> Records for the task:
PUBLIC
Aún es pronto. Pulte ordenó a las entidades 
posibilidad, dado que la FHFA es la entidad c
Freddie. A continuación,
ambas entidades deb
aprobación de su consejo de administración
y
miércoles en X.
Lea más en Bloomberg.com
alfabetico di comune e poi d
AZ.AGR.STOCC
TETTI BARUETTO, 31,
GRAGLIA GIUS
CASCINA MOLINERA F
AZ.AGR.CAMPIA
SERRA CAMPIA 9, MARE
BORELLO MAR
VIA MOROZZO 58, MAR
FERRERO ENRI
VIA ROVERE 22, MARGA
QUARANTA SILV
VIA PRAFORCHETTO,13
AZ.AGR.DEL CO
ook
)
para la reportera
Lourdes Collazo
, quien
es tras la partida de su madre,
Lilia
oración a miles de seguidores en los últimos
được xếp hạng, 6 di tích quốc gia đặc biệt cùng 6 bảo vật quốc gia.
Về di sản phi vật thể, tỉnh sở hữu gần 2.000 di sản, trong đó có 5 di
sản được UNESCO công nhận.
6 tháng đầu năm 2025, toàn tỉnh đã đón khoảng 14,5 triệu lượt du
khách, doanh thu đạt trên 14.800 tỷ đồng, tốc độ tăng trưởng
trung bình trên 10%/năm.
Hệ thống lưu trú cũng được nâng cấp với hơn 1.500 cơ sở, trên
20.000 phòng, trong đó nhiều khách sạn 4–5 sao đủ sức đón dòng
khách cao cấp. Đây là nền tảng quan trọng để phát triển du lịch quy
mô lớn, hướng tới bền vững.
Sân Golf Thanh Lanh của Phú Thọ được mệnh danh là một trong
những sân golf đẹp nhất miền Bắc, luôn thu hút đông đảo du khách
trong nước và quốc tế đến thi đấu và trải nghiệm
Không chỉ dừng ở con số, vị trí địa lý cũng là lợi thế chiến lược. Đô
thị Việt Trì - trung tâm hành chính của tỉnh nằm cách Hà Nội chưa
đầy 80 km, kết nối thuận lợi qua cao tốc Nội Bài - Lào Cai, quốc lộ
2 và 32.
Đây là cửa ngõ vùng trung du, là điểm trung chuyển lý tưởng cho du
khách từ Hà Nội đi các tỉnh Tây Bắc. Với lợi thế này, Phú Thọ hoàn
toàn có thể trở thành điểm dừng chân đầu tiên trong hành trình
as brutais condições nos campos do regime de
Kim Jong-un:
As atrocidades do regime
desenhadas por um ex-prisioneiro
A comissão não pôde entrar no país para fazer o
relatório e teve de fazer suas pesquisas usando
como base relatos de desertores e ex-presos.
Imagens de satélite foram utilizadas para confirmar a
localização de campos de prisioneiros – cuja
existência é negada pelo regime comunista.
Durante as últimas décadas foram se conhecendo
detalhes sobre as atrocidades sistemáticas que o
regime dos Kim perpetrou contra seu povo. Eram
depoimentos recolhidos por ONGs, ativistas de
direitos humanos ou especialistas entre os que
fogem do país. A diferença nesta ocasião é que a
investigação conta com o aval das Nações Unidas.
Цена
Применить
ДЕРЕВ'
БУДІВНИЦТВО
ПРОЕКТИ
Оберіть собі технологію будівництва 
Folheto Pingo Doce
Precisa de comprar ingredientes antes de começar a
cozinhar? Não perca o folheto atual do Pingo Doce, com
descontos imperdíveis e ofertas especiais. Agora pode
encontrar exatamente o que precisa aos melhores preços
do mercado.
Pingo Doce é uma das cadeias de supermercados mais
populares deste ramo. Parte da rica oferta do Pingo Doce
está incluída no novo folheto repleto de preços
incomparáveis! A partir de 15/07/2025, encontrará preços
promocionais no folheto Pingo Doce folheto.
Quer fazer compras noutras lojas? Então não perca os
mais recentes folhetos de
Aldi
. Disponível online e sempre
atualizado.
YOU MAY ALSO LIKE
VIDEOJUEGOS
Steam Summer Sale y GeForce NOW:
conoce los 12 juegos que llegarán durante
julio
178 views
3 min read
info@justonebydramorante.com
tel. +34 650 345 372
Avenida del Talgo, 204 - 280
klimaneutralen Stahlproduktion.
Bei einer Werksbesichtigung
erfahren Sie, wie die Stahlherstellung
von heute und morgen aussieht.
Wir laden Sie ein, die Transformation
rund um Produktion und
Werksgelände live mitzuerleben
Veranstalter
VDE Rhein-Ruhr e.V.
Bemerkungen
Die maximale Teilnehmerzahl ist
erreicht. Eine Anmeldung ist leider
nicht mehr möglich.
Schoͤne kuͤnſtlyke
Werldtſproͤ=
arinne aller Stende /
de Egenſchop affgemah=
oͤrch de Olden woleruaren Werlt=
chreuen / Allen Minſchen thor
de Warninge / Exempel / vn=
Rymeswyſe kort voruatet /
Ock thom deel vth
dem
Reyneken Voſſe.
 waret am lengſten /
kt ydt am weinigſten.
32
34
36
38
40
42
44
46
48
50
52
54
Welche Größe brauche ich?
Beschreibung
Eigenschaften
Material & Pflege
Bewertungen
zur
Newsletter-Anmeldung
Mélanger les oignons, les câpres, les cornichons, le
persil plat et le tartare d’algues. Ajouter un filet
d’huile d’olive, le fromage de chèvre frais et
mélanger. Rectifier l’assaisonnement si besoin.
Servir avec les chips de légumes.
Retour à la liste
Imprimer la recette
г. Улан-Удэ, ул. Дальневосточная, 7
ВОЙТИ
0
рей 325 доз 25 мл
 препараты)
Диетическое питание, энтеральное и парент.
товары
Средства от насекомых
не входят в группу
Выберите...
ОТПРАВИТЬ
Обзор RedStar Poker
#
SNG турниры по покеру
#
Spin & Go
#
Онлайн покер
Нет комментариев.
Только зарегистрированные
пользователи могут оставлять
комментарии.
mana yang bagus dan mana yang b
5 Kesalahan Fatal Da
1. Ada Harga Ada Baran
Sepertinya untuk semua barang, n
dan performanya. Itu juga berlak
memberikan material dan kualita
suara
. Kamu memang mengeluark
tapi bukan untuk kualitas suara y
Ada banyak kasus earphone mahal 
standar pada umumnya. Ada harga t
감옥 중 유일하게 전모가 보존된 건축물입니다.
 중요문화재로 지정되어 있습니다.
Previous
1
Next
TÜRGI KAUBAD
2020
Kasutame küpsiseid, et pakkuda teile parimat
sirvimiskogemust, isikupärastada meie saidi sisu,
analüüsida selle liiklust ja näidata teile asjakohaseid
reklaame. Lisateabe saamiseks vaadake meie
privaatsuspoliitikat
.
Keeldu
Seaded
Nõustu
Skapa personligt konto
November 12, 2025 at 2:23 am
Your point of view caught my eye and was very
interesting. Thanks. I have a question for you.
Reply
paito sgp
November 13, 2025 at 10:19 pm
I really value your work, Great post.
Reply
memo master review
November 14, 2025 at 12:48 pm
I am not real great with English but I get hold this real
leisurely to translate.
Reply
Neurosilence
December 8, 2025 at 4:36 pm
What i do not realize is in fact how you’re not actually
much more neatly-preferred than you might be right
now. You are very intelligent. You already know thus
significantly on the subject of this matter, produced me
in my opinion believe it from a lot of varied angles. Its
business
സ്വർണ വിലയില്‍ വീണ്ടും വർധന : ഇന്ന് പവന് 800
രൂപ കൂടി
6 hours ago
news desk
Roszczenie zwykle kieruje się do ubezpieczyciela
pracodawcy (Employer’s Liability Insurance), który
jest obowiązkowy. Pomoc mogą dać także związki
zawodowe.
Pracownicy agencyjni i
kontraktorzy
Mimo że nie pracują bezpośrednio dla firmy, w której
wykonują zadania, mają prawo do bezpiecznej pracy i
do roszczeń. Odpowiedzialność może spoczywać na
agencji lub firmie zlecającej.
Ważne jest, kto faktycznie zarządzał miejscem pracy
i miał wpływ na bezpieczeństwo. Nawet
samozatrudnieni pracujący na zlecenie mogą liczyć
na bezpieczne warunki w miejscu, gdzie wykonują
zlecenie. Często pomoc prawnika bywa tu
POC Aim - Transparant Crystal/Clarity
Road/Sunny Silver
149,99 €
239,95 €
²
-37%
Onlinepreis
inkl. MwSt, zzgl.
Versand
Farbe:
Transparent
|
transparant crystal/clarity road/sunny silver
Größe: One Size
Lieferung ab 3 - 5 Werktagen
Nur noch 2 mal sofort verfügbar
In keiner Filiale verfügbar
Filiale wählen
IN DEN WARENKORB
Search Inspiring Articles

> What to work on: In your answer, include only the lines above starting at the line that holds "alfabetico di comune e poi d" and ending at the line that holds "localização de campos de prisioneiros – cuja", copied exactly.

> Result of this exercise:
alfabetico di comune e poi d
AZ.AGR.STOCC
TETTI BARUETTO, 31,
GRAGLIA GIUS
CASCINA MOLINERA F
AZ.AGR.CAMPIA
SERRA CAMPIA 9, MARE
BORELLO MAR
VIA MOROZZO 58, MAR
FERRERO ENRI
VIA ROVERE 22, MARGA
QUARANTA SILV
VIA PRAFORCHETTO,13
AZ.AGR.DEL CO
ook
)
para la reportera
Lourdes Collazo
, quien
es tras la partida de su madre,
Lilia
oración a miles de seguidores en los últimos
được xếp hạng, 6 di tích quốc gia đặc biệt cùng 6 bảo vật quốc gia.
Về di sản phi vật thể, tỉnh sở hữu gần 2.000 di sản, trong đó có 5 di
sản được UNESCO công nhận.
6 tháng đầu năm 2025, toàn tỉnh đã đón khoảng 14,5 triệu lượt du
khách, doanh thu đạt trên 14.800 tỷ đồng, tốc độ tăng trưởng
trung bình trên 10%/năm.
Hệ thống lưu trú cũng được nâng cấp với hơn 1.500 cơ sở, trên
20.000 phòng, trong đó nhiều khách sạn 4–5 sao đủ sức đón dòng
khách cao cấp. Đây là nền tảng quan trọng để phát triển du lịch quy
mô lớn, hướng tới bền vững.
Sân Golf Thanh Lanh của Phú Thọ được mệnh danh là một trong
những sân golf đẹp nhất miền Bắc, luôn thu hút đông đảo du khách
trong nước và quốc tế đến thi đấu và trải nghiệm
Không chỉ dừng ở con số, vị trí địa lý cũng là lợi thế chiến lược. Đô
thị Việt Trì - trung tâm hành chính của tỉnh nằm cách Hà Nội chưa
đầy 80 km, kết nối thuận lợi qua cao tốc Nội Bài - Lào Cai, quốc lộ
2 và 32.
Đây là cửa ngõ vùng trung du, là điểm trung chuyển lý tưởng cho du
khách từ Hà Nội đi các tỉnh Tây Bắc. Với lợi thế này, Phú Thọ hoàn
toàn có thể trở thành điểm dừng chân đầu tiên trong hành trình
as brutais condições nos campos do regime de
Kim Jong-un:
As atrocidades do regime
desenhadas por um ex-prisioneiro
A comissão não pôde entrar no país para fazer o
relatório e teve de fazer suas pesquisas usando
como base relatos de desertores e ex-presos.
Imagens de satélite foram utilizadas para confirmar a
localização de campos de prisioneiros – cuja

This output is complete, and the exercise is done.